To-do list:
1 - In the daffodil regression thread, which R package does the best answer use to fit separate lines when the varieties aren't labeled?
2 - Pick up the daffodil regression thread right after its last line and carry it on.

[START OF Article]

Linear Regression – Handling Co-mingled Linear Relationships in Regression Data

datasetlinear modelregression

Let's say I am studying how daffodils respond to various soil conditions. I have collected data on the pH of the soil versus the mature height of the daffodil. I'm expecting a linear relationship, so I go about running a linear regression.

However, I didn't realize when I started my study that the population actually contains two varieties of daffodil, each of which responds very differently to soil pH. So the graph contains two distinct linear relationships:

soil pH vs flower height (cm)

I can eyeball it and separate it manually, of course. But I wonder if there is a more rigorous approach.

Questions:

  1. Is there a statistical test to determine whether a data set would be better fit by a single line or by N lines?

  2. How would I run a linear regression to fit the N lines? In other words, how do I disentangle the co-mingled data?

I can think of some combinatorial approaches, but they seem computationally expensive.


Clarifications:

  1. The existence of two varieties was unknown at the time of data collection. The variety of each daffodil was not observed, not noted, and not recorded.

  2. It is impossible to recover this information. The daffodils have died since the time of data collection.

I have the impression that this problem is something similar to applying clustering algorithms, in that you almost need to know the number of clusters before you start. I believe that with ANY data set, increasing the number of lines will decrease the total r.m.s. error. In the extreme, you can divide your data set into arbitrary pairs and simply draw a line through each pair. (E.g., if you had 1000 data points, you could divide them into 500 arbitrary pairs and draw a line through each pair.) The fit would be exact and the r.m.s. error would be exactly zero. But that's not what we want. We want the "right" number of lines.

Best Answer

I think Demetri's answer is a great one if we assume that you have the labels for the different varieties. When I read your question that didn't seem to be the case to me. We can use an approach based on the EM algorithm to basically fit the model that Demetri suggests but without knowing the labels for the variety. Luckily the mixtools package in R provides this functionality for us. Since your data is quite separated and you seem to have quite a bit it should be fairly successful.

library(mixtools)

# Generate some fake data that looks kind of like yours
n1 <- 150
ph1 = runif(n1, 5.1, 7.8)

[END OF Article]
[START OF Dataset entries]

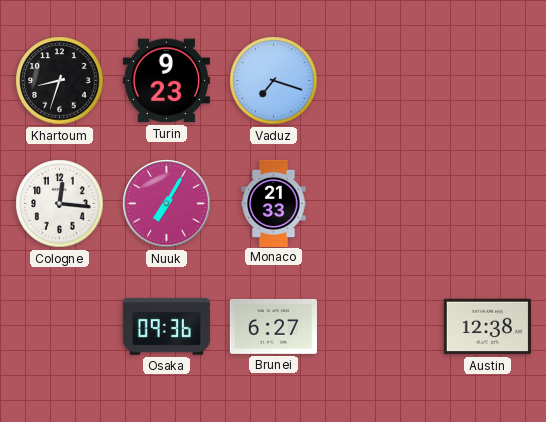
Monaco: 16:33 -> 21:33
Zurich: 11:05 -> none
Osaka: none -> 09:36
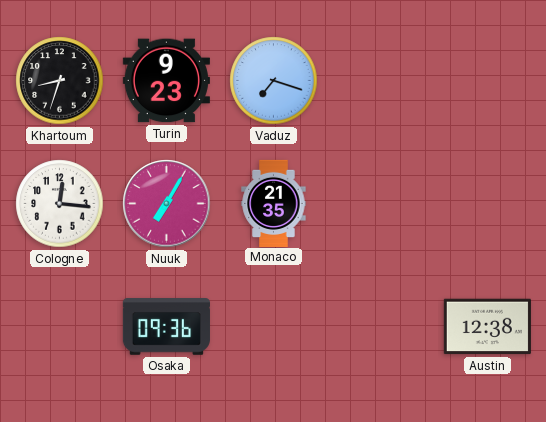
Monaco: 21:33 -> 21:35
Brunei: 6:27 -> none
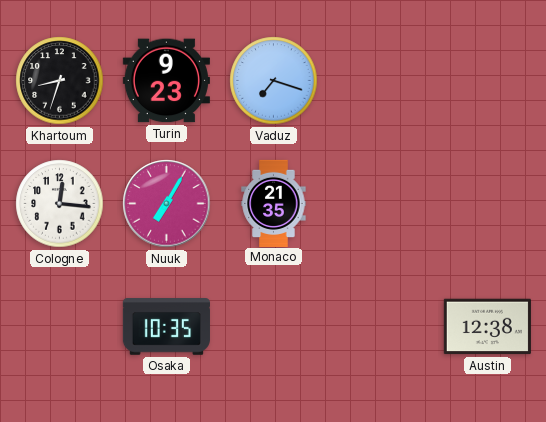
Osaka: 09:36 -> 10:35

[END OF Dataset entries]

Answers given:
1 - The mixtools package.

2 -
y1 <- 41.55 + 5.185*ph1 + rnorm(n1, 0, .25)

n2 <- 150
ph2 <- runif(n2, 5.3, 8)
y2 <- 65.14 + 1.48148*ph2 + rnorm(n2, 0, 0.25)

# There are definitely better ways to do all of this but oh well
dat <- data.frame(ph = c(ph1, ph2), 
                  y = c(y1, y2), 
                  group = rep(c(1,2), times = c(n1, n2)))

# Looks about right
plot(dat$ph, dat$y)

# Fit the regression. One line for each component. This defaults
# to assuming there are two underlying groups/components in the data
out <- regmixEM(y = dat$y, x = dat$ph, addintercept = T)

We can examine the results

> summary(out)
summary of regmixEM object:
          comp 1    comp 2
lambda  0.497393  0.502607
sigma   0.248649  0.231388
beta1  64.655578 41.514342
beta2   1.557906  5.190076
loglik at estimate:  -182.4186 

So it fit two regressions and it estimated that 49.7% of the observations fell into the regression for component 1 and 50.2% fell into the regression for component 2. The way I simulated the data it was a 50-50 split so this is good.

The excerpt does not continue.